▶ Задание
Пожалуйста, напишите продолжение отрывка о каббалистических книгах, начав сразу после его последнего предложения.

Площадь Шпиттельмаркт. Берлин. Нач. XX в. Почтовая открытка

В собрании Маркса среди всего прочего находился полный экземпляр «Kabbala Denudata» немецкого учёного и поэта Христиана Кнорра фон Розенрота[179]. Этот написанный в 1677–1687 годах важнейший латинский текст объёмом 2500 страниц, посвящённый каббале, включающий переводы каббалистических книг, исследования и комментарии к ним, был мне совершенно недоступен. Но однажды днём Маркс зашёл ко мне в квартиру на Нойе Грюнштрассе в пяти минутах от его бюро, чтобы ознакомиться с моим пополняемым уже три года собранием каббалистических книг. Моя мать, обладавшая богатым лексиконом, как-то выразилась: «Ну и что вы надеетесь исхитить друг у друга своим восхищением?» В самом деле, он нашёл небольшой, чрезвычайно редкий каббалистический том, напечатанный в Салониках в 1546 году, в оригинальном турецком кожаном переплёте. Это был «Беер маим хаим»[180], каббалистическая книга о застольной молитве, купленная мною в начале года во Франкфурте за тогдашние сто марок (полдоллара). Маркс спросил: Что вы за неё хотите? Я ответил: Каббалистические книги я ни на что не меняю, тем более такие редкие. Он: А всё же? Я: Бог мой, если уж вы так настаиваете, я кое-что вам скажу, хотя вы всё равно не согласитесь. Дайте мне за неё вашу «Kabbala Denudata». Маркс пожал плечами и ничего не ответил. Но когда я был у него в следующий раз, он неожиданно выпалил с раздражением (уж не знаю, естественным или наигранным): «Забирайте. Эту “Kabbala Denudata” всегда можно купить, а вашу книжонку ни за какие деньги не раздобудешь». Так я стал обладателем драгоценных книг, и лишь через пятнадцать лет я смог снова приобрести ту «салони-кийскую» книжку на аукционе в Амстердаме, и понадобилось ещё тридцать лет, чтобы владелец оригинала, который попал в другие руки в Иерусалиме, согласился вернуть его мне на моё восьмидесятилетие в обмен на второй экземпляр.

▶ Данные упражнения
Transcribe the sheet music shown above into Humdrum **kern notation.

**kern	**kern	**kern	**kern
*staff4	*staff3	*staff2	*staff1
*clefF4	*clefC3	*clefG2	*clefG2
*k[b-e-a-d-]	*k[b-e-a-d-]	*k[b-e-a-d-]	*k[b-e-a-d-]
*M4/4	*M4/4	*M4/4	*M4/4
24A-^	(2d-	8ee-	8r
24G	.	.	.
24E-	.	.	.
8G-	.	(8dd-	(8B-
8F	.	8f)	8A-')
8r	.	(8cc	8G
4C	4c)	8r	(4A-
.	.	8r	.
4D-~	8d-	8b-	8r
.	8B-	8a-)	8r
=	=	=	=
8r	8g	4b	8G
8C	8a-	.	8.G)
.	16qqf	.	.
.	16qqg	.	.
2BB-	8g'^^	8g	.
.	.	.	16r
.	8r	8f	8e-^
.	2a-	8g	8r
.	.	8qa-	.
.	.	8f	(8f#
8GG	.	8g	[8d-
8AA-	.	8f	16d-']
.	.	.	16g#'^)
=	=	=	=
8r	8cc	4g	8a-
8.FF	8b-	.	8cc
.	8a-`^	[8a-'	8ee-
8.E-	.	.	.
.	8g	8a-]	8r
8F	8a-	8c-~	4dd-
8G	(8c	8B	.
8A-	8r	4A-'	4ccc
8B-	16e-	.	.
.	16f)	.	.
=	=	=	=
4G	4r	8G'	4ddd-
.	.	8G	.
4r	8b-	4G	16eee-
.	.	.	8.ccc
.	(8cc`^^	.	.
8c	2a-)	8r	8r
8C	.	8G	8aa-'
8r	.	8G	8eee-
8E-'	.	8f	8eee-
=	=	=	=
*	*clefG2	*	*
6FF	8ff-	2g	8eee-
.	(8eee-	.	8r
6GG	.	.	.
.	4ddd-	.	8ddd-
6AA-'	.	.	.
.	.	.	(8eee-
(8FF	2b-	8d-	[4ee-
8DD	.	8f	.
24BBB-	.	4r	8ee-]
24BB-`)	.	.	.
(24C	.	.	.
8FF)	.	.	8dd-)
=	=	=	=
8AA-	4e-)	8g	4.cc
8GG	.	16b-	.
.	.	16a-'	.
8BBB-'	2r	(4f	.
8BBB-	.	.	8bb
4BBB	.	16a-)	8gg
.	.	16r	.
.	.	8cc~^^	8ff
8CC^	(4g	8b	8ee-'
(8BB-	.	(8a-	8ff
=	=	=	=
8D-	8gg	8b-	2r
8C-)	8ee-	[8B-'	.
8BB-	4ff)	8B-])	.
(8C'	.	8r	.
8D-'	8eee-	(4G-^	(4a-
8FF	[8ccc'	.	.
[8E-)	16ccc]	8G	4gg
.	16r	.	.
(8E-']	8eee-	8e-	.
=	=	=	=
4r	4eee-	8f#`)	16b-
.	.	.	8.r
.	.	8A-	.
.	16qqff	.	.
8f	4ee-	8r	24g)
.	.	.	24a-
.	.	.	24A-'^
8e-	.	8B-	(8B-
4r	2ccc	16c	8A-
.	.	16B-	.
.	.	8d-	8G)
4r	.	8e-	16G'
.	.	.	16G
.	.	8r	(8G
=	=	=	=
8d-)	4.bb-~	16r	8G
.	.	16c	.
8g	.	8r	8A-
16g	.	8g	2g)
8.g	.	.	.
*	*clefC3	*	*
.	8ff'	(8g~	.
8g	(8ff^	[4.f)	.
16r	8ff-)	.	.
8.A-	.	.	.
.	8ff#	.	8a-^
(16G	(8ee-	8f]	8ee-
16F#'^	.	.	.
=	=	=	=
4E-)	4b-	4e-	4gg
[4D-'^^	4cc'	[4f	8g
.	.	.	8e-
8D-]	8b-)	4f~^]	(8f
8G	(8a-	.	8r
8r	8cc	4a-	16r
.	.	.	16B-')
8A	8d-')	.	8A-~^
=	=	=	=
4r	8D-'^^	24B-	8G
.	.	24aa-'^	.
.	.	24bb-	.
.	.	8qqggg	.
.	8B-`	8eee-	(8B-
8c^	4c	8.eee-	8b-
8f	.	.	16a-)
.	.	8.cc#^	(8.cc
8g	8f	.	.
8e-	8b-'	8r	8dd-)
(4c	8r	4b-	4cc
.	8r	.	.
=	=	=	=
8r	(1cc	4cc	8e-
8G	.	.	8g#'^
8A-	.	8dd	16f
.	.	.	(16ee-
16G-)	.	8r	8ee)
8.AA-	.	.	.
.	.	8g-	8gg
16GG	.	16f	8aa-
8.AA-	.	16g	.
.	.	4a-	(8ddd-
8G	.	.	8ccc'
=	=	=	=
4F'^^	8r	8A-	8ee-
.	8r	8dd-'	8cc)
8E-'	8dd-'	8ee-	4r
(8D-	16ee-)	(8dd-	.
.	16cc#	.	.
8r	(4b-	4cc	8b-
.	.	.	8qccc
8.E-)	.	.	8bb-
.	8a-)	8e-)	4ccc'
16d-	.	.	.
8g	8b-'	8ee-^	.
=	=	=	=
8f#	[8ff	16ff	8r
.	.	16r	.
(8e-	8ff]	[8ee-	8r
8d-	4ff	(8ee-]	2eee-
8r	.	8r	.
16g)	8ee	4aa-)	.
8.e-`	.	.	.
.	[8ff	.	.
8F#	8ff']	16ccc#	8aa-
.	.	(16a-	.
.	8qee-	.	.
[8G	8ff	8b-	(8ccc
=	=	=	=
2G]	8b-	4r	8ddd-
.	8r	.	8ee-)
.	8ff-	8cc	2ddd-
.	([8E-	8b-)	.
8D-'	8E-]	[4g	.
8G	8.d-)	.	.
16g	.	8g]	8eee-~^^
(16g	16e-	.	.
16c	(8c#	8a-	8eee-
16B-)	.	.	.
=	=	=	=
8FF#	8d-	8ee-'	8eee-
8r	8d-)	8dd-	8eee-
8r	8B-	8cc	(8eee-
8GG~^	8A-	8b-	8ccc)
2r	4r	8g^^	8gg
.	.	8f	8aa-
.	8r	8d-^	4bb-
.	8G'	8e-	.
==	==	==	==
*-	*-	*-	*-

▶ Ожидаемый ответ
В Берлине я продолжил изучение Гемары (по трактату Гиттин[181]) у д-ра Бляйхроде и нашёл трёх товарищей, выразивших готовность пройти со мной главу «Зоара» о сотворении мира. Моими первыми «учениками» были Гарри Хеллер, Лео Вислицкий (оба врачи) и Артур Рау, юрист, с которым мы в своё время состояли в «Агудат Исраэль». Все трое перебрались в Палестину во времена Гитлера. У меня тогда было только два комментария к «Зоару», оба – в русле лурианской каббалы и потому имевших очень ограниченное применение для понимания «буквальных смыслов» мистического текста «Зоара». Поэтому я быстро понял, что критическое прочтение этой книги растянется очень надолго. Приёмы подобного чтения я начал вырабатывать на материале другой книги. Я получил её на время летом 1922 года после встречи, столь же вдохновляющей, сколь и странной.

Хартвиг Давид Банет, сын талмудиста Эдуарда Банета, с которым (Давидом) я познакомился на занятиях у Гутмана, рассказал мне, что либеральный раввин из Познани, профессор Филипп Блох, переехал в Берлин после того, как провинция Познань стала частью нового польского государства и большинство евреев покинули её. Блох был блестящим учеником Греца и, несомненно, одним из последних, ещё остававшихся в живых. Он был автором известных работ по истории евреев в Польше, по средневековой еврейской философии, а также по каббале. В поколении моих родителей он признавался авторитетом в области каббалы, правда, его авторитет лежал в русле подходов Греца. Он опубликовал обзор и несколько специальных статей по этой теме. Свою значительную библиотеку, которую он как раз тогда каталогизировал, Банет передал в дар Академической ассоциации, о которой я расскажу позже. Банет предложил мне посетить Филиппа Блоха, которому шёл 82 год, но он сохранял бодрость духа и жил в одном доме со своей библиотекой. Он был единственным еврейским учёным в Германии, кто смог собрать богатую коллекцию каббалистических гравюр и рукописей. Принял он меня очень дружелюбно, как младшего коллегу, если позволено так выразиться. «Мы же оба “Meschuggoim”, помешанные, – сказал он и показал мне своё каббалистическое собрание. Меня восхитило всё, а особенно рукописи, в большинстве своём авторства учеников Лурии. Охваченный энтузиазмом, я воскликнул совершенно наивно: «Как прекрасно, господин профессор, что вы всё это изучили!» На что старик: «Что-что? Я ещё должен читать всю эту абракадабру?» Это был великий момент моей биографии.